Data to use:
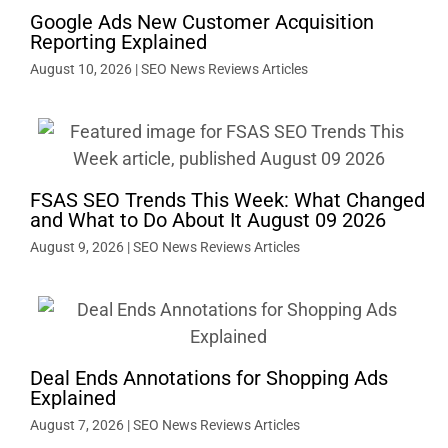
Google Ads New Customer Acquisition
Reporting Explained
August 10, 2026
|
SEO News Reviews Articles
FSAS SEO Trends This Week: What Changed
and What to Do About It August 09 2026
August 9, 2026
|
SEO News Reviews Articles
Deal Ends Annotations for Shopping Ads
Explained
August 7, 2026
|
SEO News Reviews Articles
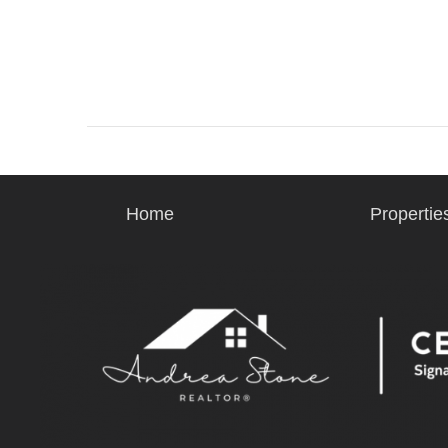
Home
Propertie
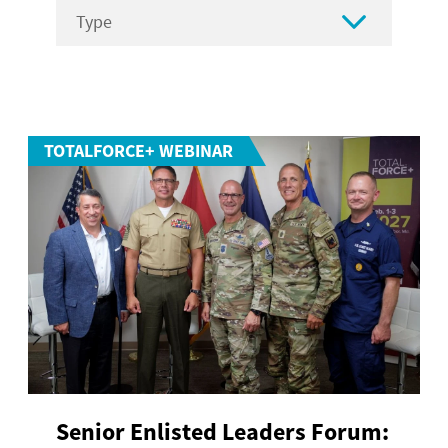

TOTALFORCE+ WEBINAR
Senior Enlisted Leaders Forum:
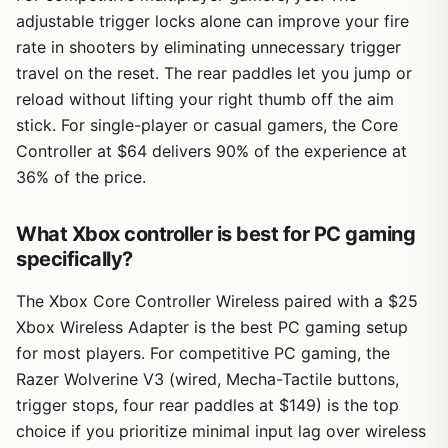
adjustable trigger locks alone can improve your fire
rate in shooters by eliminating unnecessary trigger
travel on the reset. The rear paddles let you jump or
reload without lifting your right thumb off the aim
stick. For single-player or casual gamers, the Core
Controller at $64 delivers 90% of the experience at
36% of the price.
What Xbox controller is best for PC gaming
specifically?
The Xbox Core Controller Wireless paired with a $25
Xbox Wireless Adapter is the best PC gaming setup
for most players. For competitive PC gaming, the
Razer Wolverine V3 (wired, Mecha-Tactile buttons,
trigger stops, four rear paddles at $149) is the top
choice if you prioritize minimal input lag over wireless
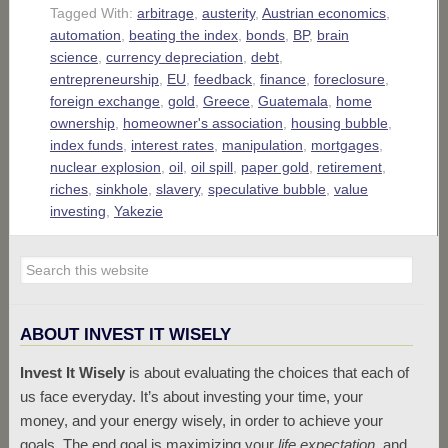
Tagged With:
arbitrage
,
austerity
,
Austrian economics
,
automation
,
beating the index
,
bonds
,
BP
,
brain
science
,
currency depreciation
,
debt
,
entrepreneurship
,
EU
,
feedback
,
finance
,
foreclosure
,
foreign exchange
,
gold
,
Greece
,
Guatemala
,
home
ownership
,
homeowner's association
,
housing bubble
,
index funds
,
interest rates
,
manipulation
,
mortgages
,
nuclear explosion
,
oil
,
oil spill
,
paper gold
,
retirement
,
riches
,
sinkhole
,
slavery
,
speculative bubble
,
value
investing
,
Yakezie
ABOUT INVEST IT WISELY
Invest It Wisely
is about evaluating the choices that each of
us face everyday. It’s about investing your time, your
money, and your energy wisely, in order to achieve your
goals. The end goal is maximizing your
life expectation
, and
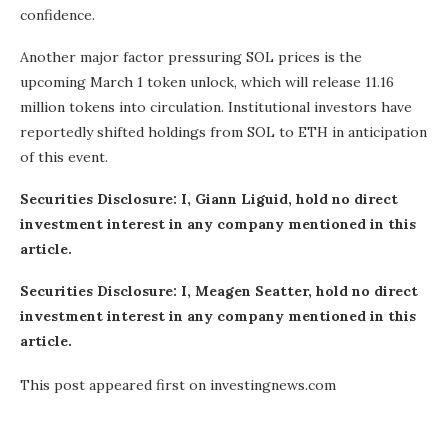
confidence.
Another major factor pressuring SOL prices is the
upcoming March 1 token unlock, which will release 11.16
million tokens into circulation. Institutional investors have
reportedly shifted holdings from SOL to ETH in anticipation
of this event.
Securities Disclosure: I, Giann Liguid, hold no direct
investment interest in any company mentioned in this
article.
Securities Disclosure: I, Meagen Seatter, hold no direct
investment interest in any company mentioned in this
article.
This post appeared first on investingnews.com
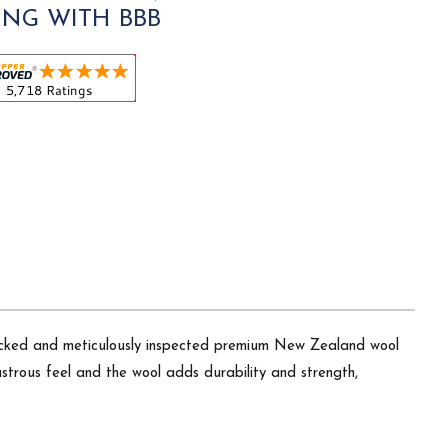
ING WITH BBB
picked and meticulously inspected premium New Zealand wool
 lustrous feel and the wool adds durability and strength,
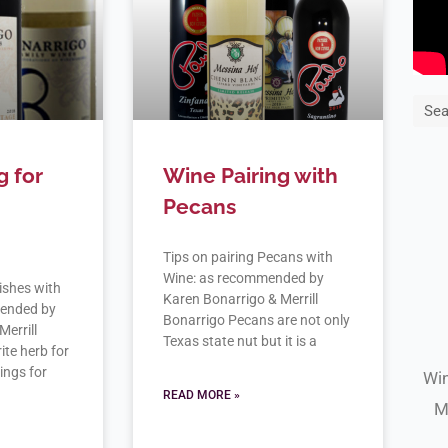
Sea
g for
Wine Pairing with
Pecans
Tips on pairing Pecans with
Wine: as recommended by
ishes with
Karen Bonarrigo & Merrill
mended by
Bonarrigo Pecans are not only
Merrill
Texas state nut but it is a
ite herb for
rings for
Win
READ MORE »
M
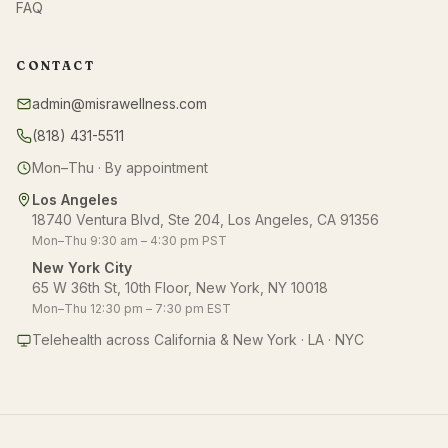
FAQ
CONTACT
admin@misrawellness.com
(818) 431-5511
Mon–Thu · By appointment
Los Angeles
18740 Ventura Blvd, Ste 204, Los Angeles, CA 91356
Mon–Thu 9:30 am – 4:30 pm PST
New York City
65 W 36th St, 10th Floor, New York, NY 10018
Mon–Thu 12:30 pm – 7:30 pm EST
Telehealth across California & New York · LA · NYC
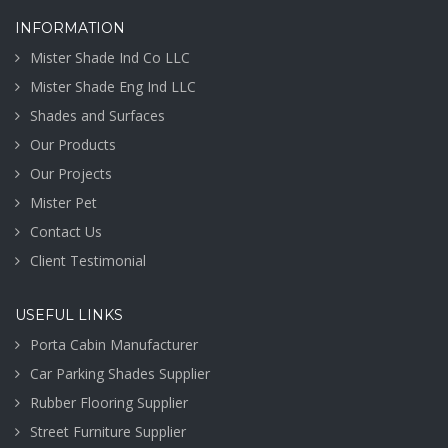
INFORMATION
Mister Shade Ind Co LLC
Mister Shade Eng Ind LLC
Shades and Surfaces
Our Products
Our Projects
Mister Pet
Contact Us
Client Testimonial
USEFUL LINKS
Porta Cabin Manufacturer
Car Parking Shades Supplier
Rubber Flooring Supplier
Street Furniture Supplier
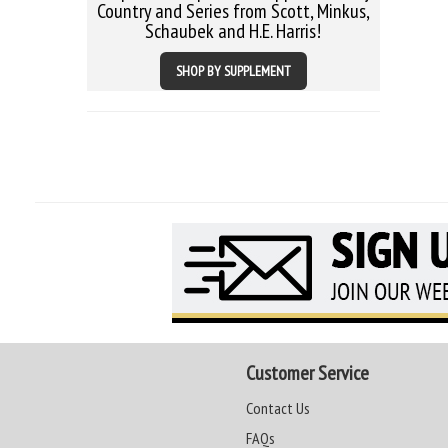
Country and Series from Scott, Minkus,
Schaubek and H.E. Harris!
SHOP BY SUPPLEMENT
Customer Service
Contact Us
FAQs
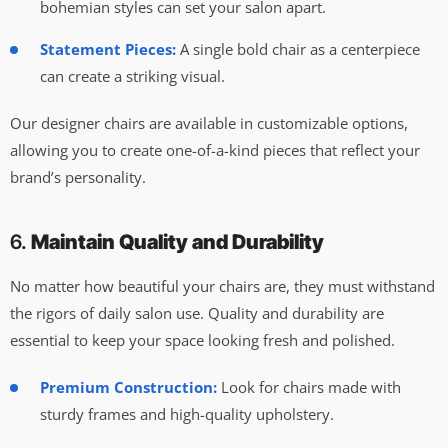
bohemian styles can set your salon apart.
Statement Pieces:
A single bold chair as a centerpiece
can create a striking visual.
Our designer chairs are available in customizable options,
allowing you to create one-of-a-kind pieces that reflect your
brand’s personality.
6.
Maintain Quality and Durability
No matter how beautiful your chairs are, they must withstand
the rigors of daily salon use. Quality and durability are
essential to keep your space looking fresh and polished.
Premium Construction:
Look for chairs made with
sturdy frames and high-quality upholstery.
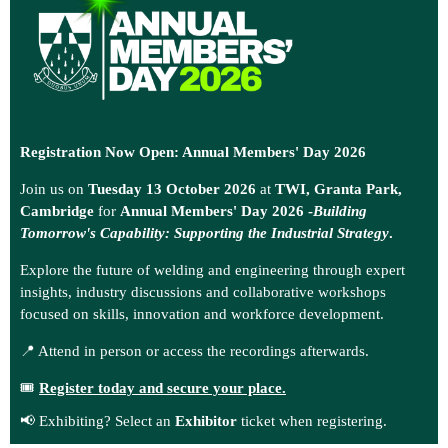
Registration Now Open: Annual Members' Day 2026
Join us on
Tuesday 13 October 2026
at
TWI, Granta Park,
Cambridge
for
Annual Members' Day 2026 -
Building
Tomorrow's Capability: Supporting the Industrial Strategy
.
Explore the future of welding and engineering through expert
insights, industry discussions and collaborative workshops
focused on skills, innovation and workforce development.
📍 Attend in person or access the recordings afterwards.
🎟️
Register today and secure your place.
📢 Exhibiting? Select an
Exhibitor
ticket when registering.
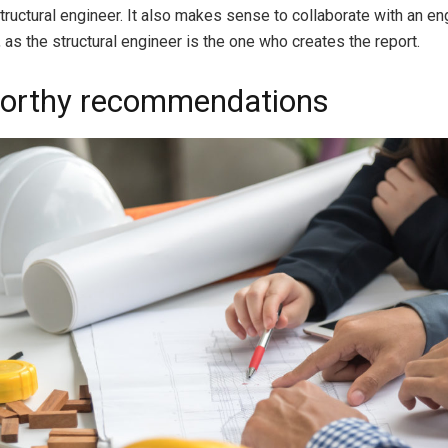
structural engineer. It also makes sense to collaborate with an e
 as the structural engineer is the one who creates the report.
orthy recommendations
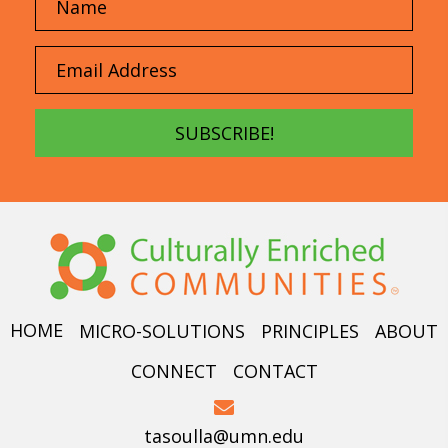
SUBSCRIBE!
HOME
MICRO-SOLUTIONS
PRINCIPLES
ABOUT
CONNECT
CONTACT
tasoulla@umn.edu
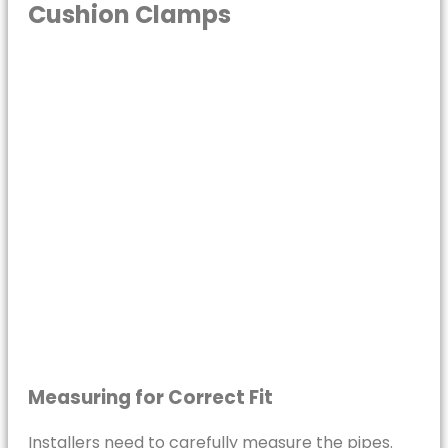
Cushion Clamps
Measuring for Correct Fit
Installers need to carefully measure the pipes.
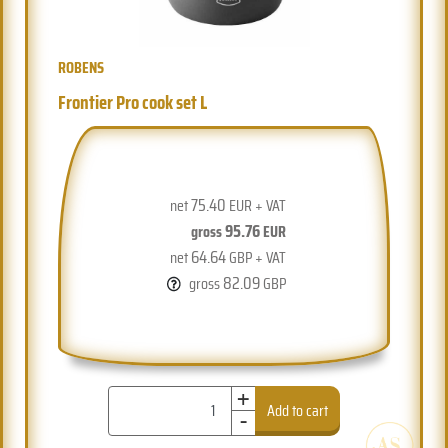
ROBENS
Frontier Pro cook set L
75.40
net
EUR + VAT
95.76
gross
EUR
64.64
net
GBP + VAT
82.09
gross
GBP
+
-
Add to cart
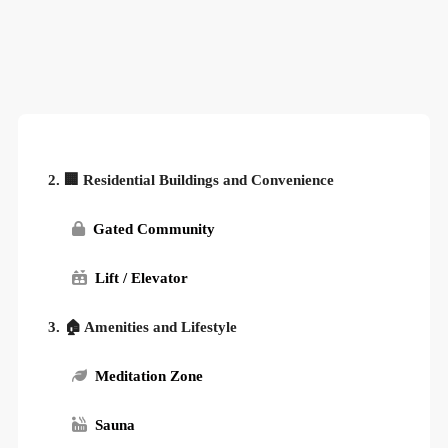
2. 🏢 Residential Buildings and Convenience
Gated Community
Lift / Elevator
3. 🏠 Amenities and Lifestyle
Meditation Zone
Sauna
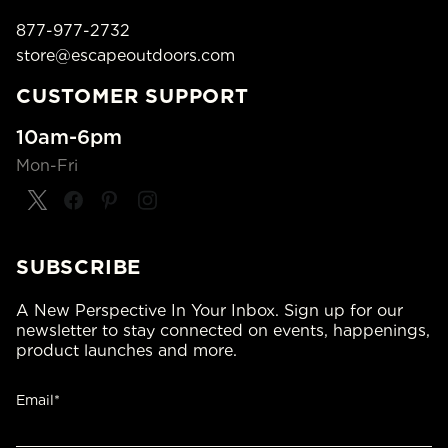
877-977-2732
store@escapeoutdoors.com
CUSTOMER SUPPORT
10am-6pm
Mon-Fri
SUBSCRIBE
A New Perspective In Your Inbox. Sign up for our
newsletter to stay connected on events, happenings,
product launches and more.
Email*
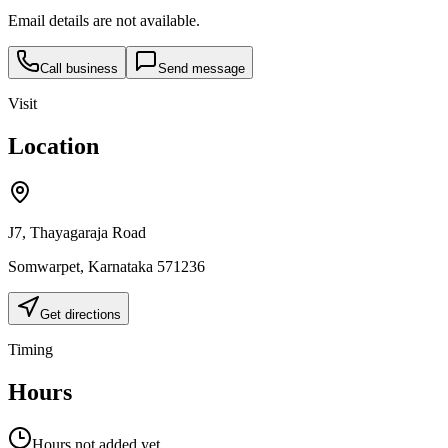
Email details are not available.
Call business
Send message
Visit
Location
J7, Thayagaraja Road
Somwarpet
,
Karnataka
571236
Get directions
Timing
Hours
Hours not added yet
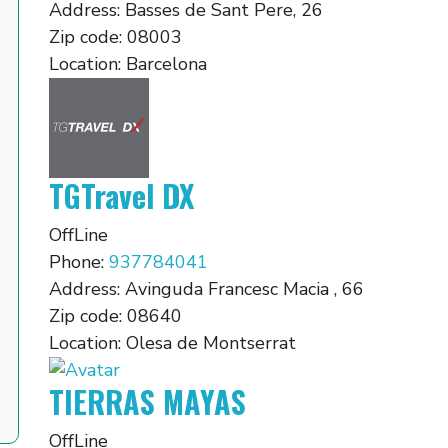
Address:
Basses de Sant Pere, 26
Zip code:
08003
Location:
Barcelona
TGTravel DX
OffLine
Phone:
937784041
Address:
Avinguda Francesc Macia , 66
Zip code:
08640
Location:
Olesa de Montserrat
TIERRAS MAYAS
OffLine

Work instructions: Although the records contain pictures, restate them word for word with those pictures left out.

Output below:
Google Ads New Customer Acquisition
Reporting Explained
August 10, 2026
|
SEO News Reviews Articles
FSAS SEO Trends This Week: What Changed
and What to Do About It August 09 2026
August 9, 2026
|
SEO News Reviews Articles
Deal Ends Annotations for Shopping Ads
Explained
August 7, 2026
|
SEO News Reviews Articles
Home
Propertie

TOTALFORCE+ WEBINAR
Senior Enlisted Leaders Forum:
adjustable trigger locks alone can improve your fire
rate in shooters by eliminating unnecessary trigger
travel on the reset. The rear paddles let you jump or
reload without lifting your right thumb off the aim
stick. For single-player or casual gamers, the Core
Controller at $64 delivers 90% of the experience at
36% of the price.
What Xbox controller is best for PC gaming
specifically?
The Xbox Core Controller Wireless paired with a $25
Xbox Wireless Adapter is the best PC gaming setup
for most players. For competitive PC gaming, the
Razer Wolverine V3 (wired, Mecha-Tactile buttons,
trigger stops, four rear paddles at $149) is the top
choice if you prioritize minimal input lag over wireless
Tagged With:
arbitrage
,
austerity
,
Austrian economics
,
automation
,
beating the index
,
bonds
,
BP
,
brain
science
,
currency depreciation
,
debt
,
entrepreneurship
,
EU
,
feedback
,
finance
,
foreclosure
,
foreign exchange
,
gold
,
Greece
,
Guatemala
,
home
ownership
,
homeowner's association
,
housing bubble
,
index funds
,
interest rates
,
manipulation
,
mortgages
,
nuclear explosion
,
oil
,
oil spill
,
paper gold
,
retirement
,
riches
,
sinkhole
,
slavery
,
speculative bubble
,
value
investing
,
Yakezie
ABOUT INVEST IT WISELY
Invest It Wisely
is about evaluating the choices that each of
us face everyday. It’s about investing your time, your
money, and your energy wisely, in order to achieve your
goals. The end goal is maximizing your
life expectation
, and
confidence.
Another major factor pressuring SOL prices is the
upcoming March 1 token unlock, which will release 11.16
million tokens into circulation. Institutional investors have
reportedly shifted holdings from SOL to ETH in anticipation
of this event.
Securities Disclosure: I, Giann Liguid, hold no direct
investment interest in any company mentioned in this
article.
Securities Disclosure: I, Meagen Seatter, hold no direct
investment interest in any company mentioned in this
article.
This post appeared first on investingnews.com
ING WITH BBB
picked and meticulously inspected premium New Zealand wool
 lustrous feel and the wool adds durability and strength,
Sea
g for
Wine Pairing with
Pecans
Tips on pairing Pecans with
Wine: as recommended by
ishes with
Karen Bonarrigo & Merrill
mended by
Bonarrigo Pecans are not only
Merrill
Texas state nut but it is a
ite herb for
rings for
Win
READ MORE »
M
FAQ
CONTACT
admin@misrawellness.com
(818) 431-5511
Mon–Thu · By appointment
Los Angeles
18740 Ventura Blvd, Ste 204, Los Angeles, CA 91356
Mon–Thu 9:30 am – 4:30 pm PST
New York City
65 W 36th St, 10th Floor, New York, NY 10018
Mon–Thu 12:30 pm – 7:30 pm EST
Telehealth across California & New York · LA · NYC
INFORMATION
Mister Shade Ind Co LLC
Mister Shade Eng Ind LLC
Shades and Surfaces
Our Products
Our Projects
Mister Pet
Contact Us
Client Testimonial
USEFUL LINKS
Porta Cabin Manufacturer
Car Parking Shades Supplier
Rubber Flooring Supplier
Street Furniture Supplier
Country and Series from Scott, Minkus,
Schaubek and H.E. Harris!
SHOP BY SUPPLEMENT
Customer Service
Contact Us
FAQs
bohemian styles can set your salon apart.
Statement Pieces:
A single bold chair as a centerpiece
can create a striking visual.
Our designer chairs are available in customizable options,
allowing you to create one-of-a-kind pieces that reflect your
brand’s personality.
6.
Maintain Quality and Durability
No matter how beautiful your chairs are, they must withstand
the rigors of daily salon use. Quality and durability are
essential to keep your space looking fresh and polished.
Premium Construction:
Look for chairs made with
sturdy frames and high-quality upholstery.
Registration Now Open: Annual Members' Day 2026
Join us on
Tuesday 13 October 2026
at
TWI, Granta Park,
Cambridge
for
Annual Members' Day 2026 -
Building
Tomorrow's Capability: Supporting the Industrial Strategy
.
Explore the future of welding and engineering through expert
insights, industry discussions and collaborative workshops
focused on skills, innovation and workforce development.
📍 Attend in person or access the recordings afterwards.
🎟️
Register today and secure your place.
📢 Exhibiting? Select an
Exhibitor
ticket when registering.
structural engineer. It also makes sense to collaborate with an e
 as the structural engineer is the one who creates the report.
orthy recommendations
SUBSCRIBE!
HOME
MICRO-SOLUTIONS
PRINCIPLES
ABOUT
CONNECT
CONTACT
tasoulla@umn.edu
Cushion Clamps
Measuring for Correct Fit
Installers need to carefully measure the pipes.
ROBENS
Frontier Pro cook set L
75.40
net
EUR + VAT
95.76
gross
EUR
64.64
net
GBP + VAT
82.09
gross
GBP
+
-
Add to cart
2. 🏢 Residential Buildings and Convenience
Gated Community
Lift / Elevator
3. 🏠 Amenities and Lifestyle
Meditation Zone
Sauna
877-977-2732
store@escapeoutdoors.com
CUSTOMER SUPPORT
10am-6pm
Mon-Fri
SUBSCRIBE
A New Perspective In Your Inbox. Sign up for our
newsletter to stay connected on events, happenings,
product launches and more.
Email*
Email details are not available.
Call business
Send message
Visit
Location
J7, Thayagaraja Road
Somwarpet
,
Karnataka
571236
Get directions
Timing
Hours
Hours not added yet
Address:
Basses de Sant Pere, 26
Zip code:
08003
Location:
Barcelona
TGTravel DX
OffLine
Phone:
937784041
Address:
Avinguda Francesc Macia , 66
Zip code:
08640
Location:
Olesa de Montserrat
TIERRAS MAYAS
OffLine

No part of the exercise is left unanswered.